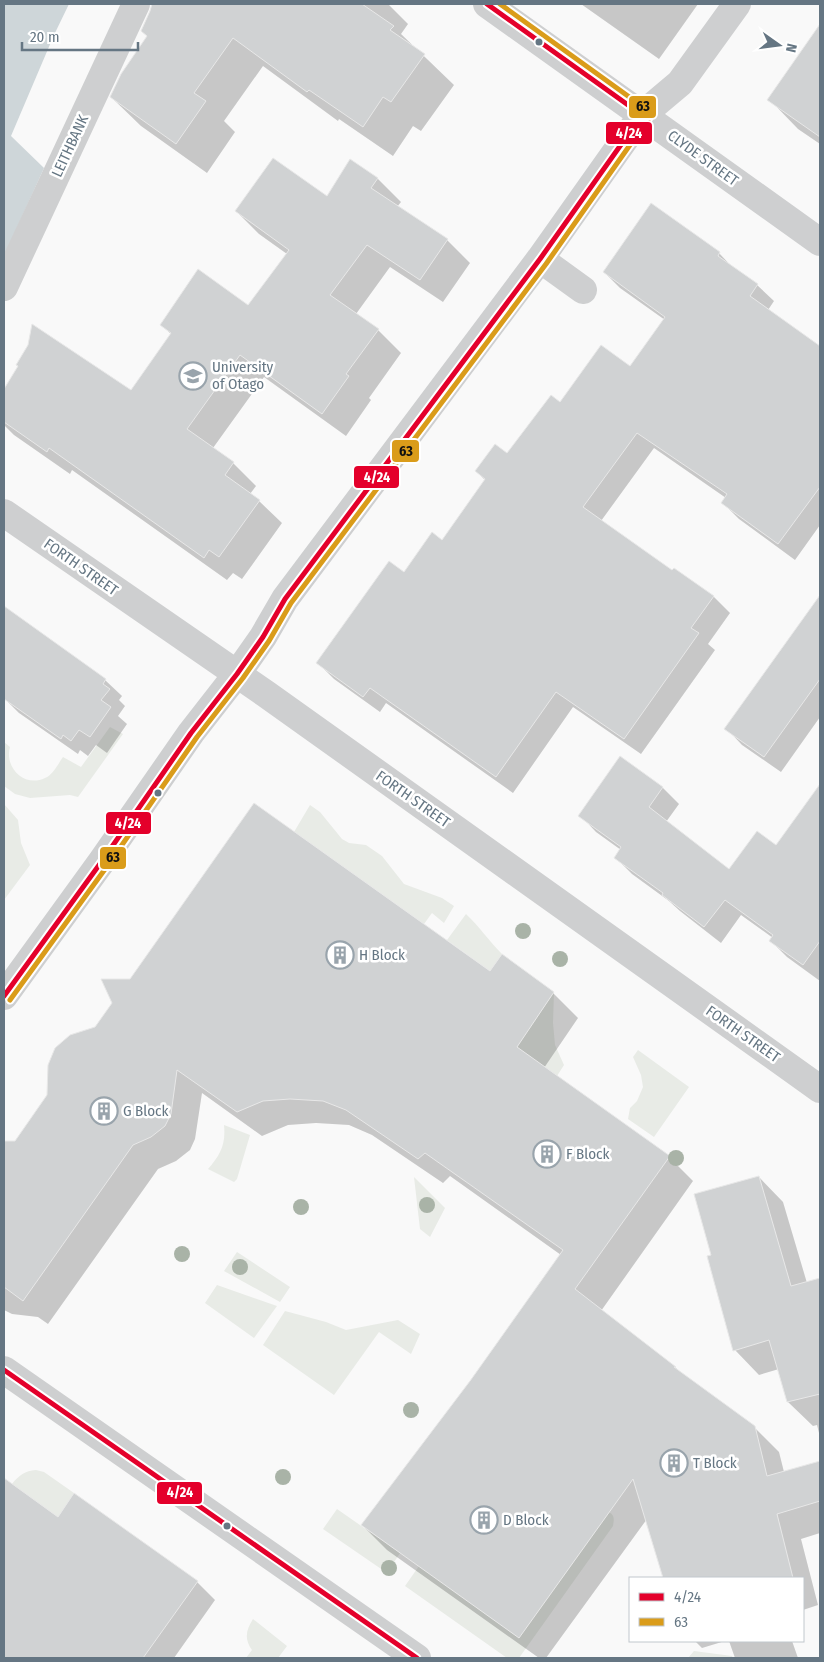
<svg xmlns="http://www.w3.org/2000/svg" width="824" height="1662" font-family="'Fira Sans Condensed',sans-serif">
<style>
.green{fill:#e8ebe6}
.water{fill:#ced6d9}
.shadow{fill:#0003}
.building{fill:#d0d2d3;stroke:#e8e8e8}
.lines{fill:none;stroke-linecap:round;stroke-linejoin:round}
.minor{stroke:#cecfd0;stroke-width:28}
.bus-1-casing{stroke:#fff;stroke-width:9}
.bus-2-casing{stroke:#fff;stroke-width:9}
.bus-1{stroke:#e4002b;stroke-width:5}
.bus-2{stroke:#da9c1a;stroke-width:5}
.tree{fill:#a9b3a7}
.bus-dot{fill:#657683;stroke:#fff;stroke-width:2}
.labels{text-anchor:middle;stroke-width:5;stroke-linejoin:round;paint-order:stroke}
.street-label{font-size:15px;fill:#657683;stroke:#fff}
.poi-label{font-size:15px;fill:#657683;stroke:#fff;text-anchor:start}
.line-badge{stroke:#fff;stroke-width:2}
.badge-label{font-size:14px;text-anchor:middle;font-weight:bold;fill:#fff}
.pale-badge-label{font-size:14px;text-anchor:middle;font-weight:bold;fill:#111}
</style>
<rect width="100%" height="100%" fill="#f9f9f9"/>
<path class="green" d="M110,727L123,734L78,797L70,795L30,798L15,794L4,786V742L10,747C4,767 24,788 45,778C53,775 58,764 63,757L81,767Z
M4,804L18,820L21,843L30,865L4,900Z
M310,805L320,812L342,839L349,843L366,845L382,856L404,884L442,898L454,906L444,923L432,913L424,924L294,832Z
M466,914C479,926 489,941 502,954L490,971L447,940Z
M554,992L553,1023L555,1045L564,1065L557,1076L517,1047Z
M638,1050L689,1087L654,1137L628,1119L630,1108L637,1101L643,1087L641,1075L633,1057Z
M224,1125L250,1135L237,1179L234,1182L208,1169C220,1155 226,1145 224,1125Z
M414,1177L445,1208L430,1237L420,1229Z
M237,1252L290,1287L280,1302L224,1271Z
M217,1285L277,1306L254,1338L205,1303Z
M285,1311L326,1322L346,1330L398,1320L420,1334L411,1354L379,1332L334,1395L263,1345Z
M36,1470L44,1472L74,1493L58,1517L12,1484C19,1475 25,1471 36,1470Z
M337,1509L400,1553L387,1573L323,1529Z
M609,1512C615,1516 614,1519 613,1526L519,1658H507L405,1586L419,1566L519,1638Z
M253,1619L287,1646L278,1658H246L252,1650C244,1639 246,1630 253,1619Z
M694,1651L732,1656L733,1658H688Z"/>
<path class="water" d="M4,4H69L54,35L11,136L44,168L4,256Z"/>
<path class="shadow" d="M153,4H388L408,24L401,34L454,85L421,131L413,126L393,156L339,119L338,121L263,66L224,121L235,132L207,173L141,126L111,97L148,37Z
M581,4H698L659,59Z
M812,39L820,45V144L798,129L769,99Z
M351,161L378,179L401,202L397,207L447,240L470,263L443,302L390,267L356,314L378,330L401,353L369,398L371,400L346,436L264,377L213,448L233,463L256,486L250,494L259,501L282,523L242,579L233,573L227,580L72,470L70,474L14,435L4,425V391L19,366L131,392L171,334L161,325L249,307L287,254L259,234L236,211L327,198Z
M719,253L735,270L757,285L774,301L768,310L820,348V525L795,560L739,519L723,503L726,498L654,448L601,521L673,572L675,569L714,597L730,613L708,644L715,650L641,754L573,707L513,793L386,703L380,712L334,679L318,663L405,574L442,542L486,481L476,471L508,454L560,404L631,368L665,320L620,288L604,272Z
M820,597V717L781,772L742,745L726,728Z
M4,608L105,680L122,696L119,700L125,706L118,716L127,724L107,753L96,745L88,756L80,750L78,754L19,713L4,698Z
M620,758L663,788L679,804L666,822L730,870L776,847L820,786V981L787,957L771,941L773,938L741,915L721,943L680,911L669,901L632,874L616,858L621,850L596,832L580,815Z
M490,973L553,993L578,1018L544,1068L669,1157L693,1181L601,1311L676,1368L684,1376L754,1427L779,1452L784,1472L820,1462V1533L801,1539L818,1605L803,1610V1578H664L647,1519L546,1658H539L387,1550L362,1525L471,1381L561,1255L450,1176L443,1183L372,1135L349,1125L316,1123L288,1125L262,1136L202,1093L195,1139L190,1150L176,1161L158,1169L48,1324L38,1317L12,1314L4,1310V1142H16L49,1095Z
M759,1177L783,1202L807,1283L820,1279V1437L817,1425L813,1426L788,1402L779,1369L759,1375L735,1350L713,1256Z
M10,1484L58,1519L197,1582L215,1600L174,1658H4V1493Z
M695,1641H725L702,1648Z
M729,1641H792L798,1658H735Z"/>
<path class="building" d="M152,4H362L394,26L390,30L425,54L391,102L383,97L363,127L309,90L307,92L233,38L194,93L206,101L176,144L110,97L121,74L147,36L141,31L150,11Z
M820,24V137L767,100Z
M273,158L327,196L350,159L378,178L371,188L448,239L420,280L367,245L330,295L379,329L346,374L349,376L322,414L240,355L187,429L234,462L225,475L260,500L219,557L209,550L204,558L49,448L47,452L4,422V389L18,366L16,365L28,345L32,324L131,390L171,333L160,325L198,269L248,305L289,250L235,211Z
M651,203L720,252L718,256L758,284L750,296L820,346V487L778,544L721,503L727,494L637,433L583,507L672,570L674,568L714,596L691,628L699,633L624,739L556,692L496,777L370,688L363,697L316,663L389,561L404,572L432,532L442,540L485,479L475,471L495,444L507,453L551,395L560,402L601,345L630,366L665,317L603,272Z
M820,595V679L764,757L724,729Z
M4,606L106,679L103,684L110,689L101,700L111,707L90,737L79,730L71,741L63,735L61,739L4,699Z
M620,756L663,787L649,807L729,869L757,831L776,845L820,784V941L803,965L769,941L773,935L725,900L704,927L662,895L663,893L614,858L621,847L578,816Z
M254,803L490,971L502,954L554,992L517,1047L670,1156L575,1289L676,1367H674L755,1426L767,1476L820,1461V1501L777,1514L793,1578H663L633,1479L519,1638L361,1525L470,1381L563,1250L425,1153L418,1159L346,1110L323,1101L290,1099L263,1101L237,1112L177,1070L171,1114L165,1126L151,1137L133,1145L23,1301L4,1287V1141H15L47,1095L48,1065L55,1048L70,1035L95,1027L112,1003L101,979H130Z
M759,1176L791,1286L820,1278V1394L787,1402L769,1340L733,1351L707,1256L711,1255L694,1194Z
M4,1478L58,1517L74,1493L198,1581L143,1658H4Z"/>
<g class="lines">
<path class="minor" d="M487,4L820,242
M540,259L583,290
M4,287L136,4
M4,513L266,694L820,1089
M4,996L102,861L191,733L237,674L263,637L285,599L540,259L642,115L680,83L737,4
M4,1370L417,1658"/>
<g class="bus-1-casing">
<path id="bus-1" d="M4,996L102,861L191,733L237,674L263,637L285,599L540,259L642,115L487,4
M4,1370L417,1658"/>
</g>
<g class="bus-2-casing">
<path id="bus-2" d="M10,1000L108,865L197,737L243,678L269,641L291,603L546,264L649,118V113L646,109L500,4"/>
</g>
<use href="#bus-1" class="bus-1"/>
<use href="#bus-2" class="bus-2"/>
</g>
<g class="tree">
<circle cx="523" cy="931" r="8"/>
<circle cx="560" cy="959" r="8"/>
<circle cx="676" cy="1158" r="8"/>
<circle cx="427" cy="1205" r="8"/>
<circle cx="301" cy="1207" r="8"/>
<circle cx="182" cy="1254" r="8"/>
<circle cx="240" cy="1267" r="8"/>
<circle cx="411" cy="1410" r="8"/>
<circle cx="283" cy="1477" r="8"/>
<circle cx="389" cy="1568" r="8"/>
</g>
<defs>
<g id="university-ring" transform="scale(1.4375)"><circle r="9.5" fill="#fff" stroke="#99a4ac" stroke-width="1.5"/><path d="M0-5L7-2L0 1L-7-2ZM-4 1L0 2.5L4 1V4Q0 6-4 4Z" fill="#99a4ac"/></g>
<g id="building-ring" transform="scale(1.4375)"><circle r="9.5" fill="#fff" stroke="#99a4ac" stroke-width="1.5"/><path d="M-4-6H4V6H1V3H-1V6H-4ZM-2.5-4.3h1.7v1.8h-1.7ZM.8-4.3h1.7v1.8H.8ZM-2.5-1h1.7V.8h-1.7ZM.8-1h1.7V.8H.8Z" fill="#99a4ac"/></g>
</defs>
<g fill-rule="evenodd">
<use href="#university-ring" x="193" y="376"/>
<use href="#building-ring" x="340" y="955"/>
<use href="#building-ring" x="104" y="1111"/>
<use href="#building-ring" x="547" y="1154"/>
<use href="#building-ring" x="674" y="1463"/>
<use href="#building-ring" x="484" y="1520"/>
</g>
<g class="bus-dot">
<circle cx="539" cy="42" r="4.5"/>
<circle cx="158" cy="793" r="4.5"/>
<circle cx="227" cy="1526" r="4.5"/>
</g>
<g class="labels">
<g class="street-label">
<text transform="translate(70 146) rotate(-65)" y="5">LEITHBANK</text>
<text transform="translate(703 158) rotate(36)" y="5">CLYDE STREET</text>
<text transform="translate(81 567) rotate(35)" y="5">FORTH STREET</text>
<text transform="translate(413 799) rotate(35)" y="5">FORTH STREET</text>
<text transform="translate(743 1034) rotate(35)" y="5">FORTH STREET</text>
</g>
<g class="poi-label">
<text x="212" y="372">University<tspan x="212" dy="17">of Otago</tspan></text>
<text x="359" y="960">H Block</text>
<text x="123" y="1116">G Block</text>
<text x="566" y="1159">F Block</text>
<text x="693" y="1468">T Block</text>
<text x="503" y="1525">D Block</text>
</g>
</g>
<g class="line-badge">
<rect x="628" y="95" width="29" height="24" rx="5" fill="#da9c1a"/>
<rect x="605" y="121" width="48" height="24" rx="5" fill="#e4002b"/>
<rect x="391" y="439" width="29" height="24" rx="5" fill="#da9c1a"/>
<rect x="353" y="465" width="47" height="24" rx="5" fill="#e4002b"/>
<rect x="105" y="811" width="47" height="24" rx="5" fill="#e4002b"/>
<rect x="99" y="846" width="28" height="24" rx="5" fill="#da9c1a"/>
<rect x="156" y="1481" width="47" height="24" rx="5" fill="#e4002b"/>
</g>
<g class="badge-label">
<text x="629" y="138">4/24</text>
<text x="377" y="482">4/24</text>
<text x="128" y="828">4/24</text>
<text x="180" y="1497">4/24</text>
</g>
<g class="pale-badge-label">
<text x="643" y="111">63</text>
<text x="406" y="456">63</text>
<text x="113" y="862">63</text>
</g>
<rect width="824" height="1662" fill="none" stroke="#657683" stroke-width="10"/>
<rect x="629" y="1577" width="175" height="65" fill="#ffffff" stroke="#c1c8cd"/>
<rect x="639" y="1593" width="25" height="8" fill="#e4002b" stroke="#c1c8cd"/>
<text x="674" y="1602" font-size="15" fill="#657683">4/24</text>
<rect x="639" y="1618" width="25" height="8" fill="#da9c1a" stroke="#c1c8cd"/>
<text x="674" y="1627" font-size="15" fill="#657683">63</text>
<g transform="translate(779 45) rotate(104)" stroke="#ffffff" stroke-width="4" paint-order="stroke">
<path d="M0-4L9 19L0 12L-9 19Z" fill="#657683"/>
<text y="-8" font-size="14" font-weight="bold" text-anchor="middle" fill="#657683">N</text>
</g>
<path d="M22 42v8h116v-8" fill="none" stroke="#657683" stroke-width="2.5"/>
<text x="30" y="42" font-size="15" fill="#657683" stroke="#ffffff" stroke-width="4" paint-order="stroke">20 m</text>
</svg>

* _EXERCISE DIRECTIONS_
Lines in the data that hold "linejoin" must be located and copied.

* _TASK OUTPUT_
.lines{fill:none;stroke-linecap:round;stroke-linejoin:round}
.labels{text-anchor:middle;stroke-width:5;stroke-linejoin:round;paint-order:stroke}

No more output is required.